I would be curios to hear more about what you mean by theological imagination here.
How common is it for people in any situation to wait for confirmation of veracity to act?
Cliff, is it possible that the evidence of our eyes betrays us at times? I read Levinas as suggesting that seeing is prone to betrayal more than hearing. Is there something other than our senses that arbitrates real/true?
That is a very interesting point, i would love to discuss further about. As far as i understood you - and please correct me if i am wrong - Husserls phenomenology of the I and the body and references to a rather platonic ontology lay the grounds for this suggestion. Personally, i found parts of the i-thou-philosophy convincing, because they allow thinking the encounter with the other as the encounter with a unity in which the split of res extensa and res cogitans need not be implied. This resonates with younger ideas of emobdiment. If the body of the other is not just the means/image by which one is pointed to the I beyond in analogue to one’s own I but rather the always already and always embodied I, the surface appearance is not jsut appearance but in itself the reality of the other. Is a what you call iconoclastic empahty still compatible with this more responsory kind of thinking? I have such a sympathy for those non-platonic approach because platonic approaches might tend to be in the danger of making the idea beyond the appearance more important than the concrete thou…
Yes, very plausibel.
Would this lead into some kind of media fasting? Or what else do you mean by “imposing distance”? Does this require a certain consciousness for this phenomenon and its problematic implications in our times? I can imagine this is very difficult to cultivate within a generation growing up within this flow of images…
Do you think this is some kind of a contrast reaction to the democratizing effekt of deep learning? Because, from what I have understood, trademarks seem to become some kind of epistemic authorities. The quite challenging question then might be: Is there any chance to not let those become completely indiscriminate?
thank you for pointing out the massive complexity of deep learning!
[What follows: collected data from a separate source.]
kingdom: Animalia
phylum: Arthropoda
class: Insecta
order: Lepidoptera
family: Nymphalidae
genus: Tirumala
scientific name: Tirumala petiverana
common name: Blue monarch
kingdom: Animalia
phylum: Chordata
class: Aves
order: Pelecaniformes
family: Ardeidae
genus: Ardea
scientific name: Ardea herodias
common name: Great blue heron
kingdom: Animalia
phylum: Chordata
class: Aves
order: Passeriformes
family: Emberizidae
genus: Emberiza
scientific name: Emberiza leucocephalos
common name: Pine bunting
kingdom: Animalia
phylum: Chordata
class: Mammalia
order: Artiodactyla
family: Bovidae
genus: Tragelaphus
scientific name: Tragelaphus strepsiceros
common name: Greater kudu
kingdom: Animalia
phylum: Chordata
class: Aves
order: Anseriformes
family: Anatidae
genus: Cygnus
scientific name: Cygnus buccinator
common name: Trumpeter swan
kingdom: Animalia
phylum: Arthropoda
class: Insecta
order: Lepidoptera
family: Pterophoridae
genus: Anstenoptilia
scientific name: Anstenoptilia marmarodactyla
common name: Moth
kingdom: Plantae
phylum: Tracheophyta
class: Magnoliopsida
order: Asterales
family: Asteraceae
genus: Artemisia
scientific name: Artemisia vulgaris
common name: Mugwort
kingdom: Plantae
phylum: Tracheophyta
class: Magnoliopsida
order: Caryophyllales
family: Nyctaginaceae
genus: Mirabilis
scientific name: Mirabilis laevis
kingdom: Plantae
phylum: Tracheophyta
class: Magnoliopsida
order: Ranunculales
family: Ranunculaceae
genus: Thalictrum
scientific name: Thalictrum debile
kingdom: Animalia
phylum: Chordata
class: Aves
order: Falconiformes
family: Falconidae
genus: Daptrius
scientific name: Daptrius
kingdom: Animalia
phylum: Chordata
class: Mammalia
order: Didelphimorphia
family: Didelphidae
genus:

I have the impression we still often can’t imagine how deep deep learning actually is and that it’s qualitatively more than the processing of data through a linear operation that processes data from an input interface to a rather predictable output. But what follows (the several layers and the net they are building) gives an impression of how self-veiling such algorithms are.
I have the impression this is a big game changer: Editing and producing high quality “deep fakes” has been something only a few were able to produce. You need a lot of equipment, processing power, expensive software products etc. But the development of easy to use tools that are driven by deep learning and therefore automated technology might turn this technique into a thing that will be implemented in — for example — next-generation smartphones!
There are already deep fake tools available for smartphones - so I do agree that this development is a big challenge also how to detect the “reality/truth” of an image or a film.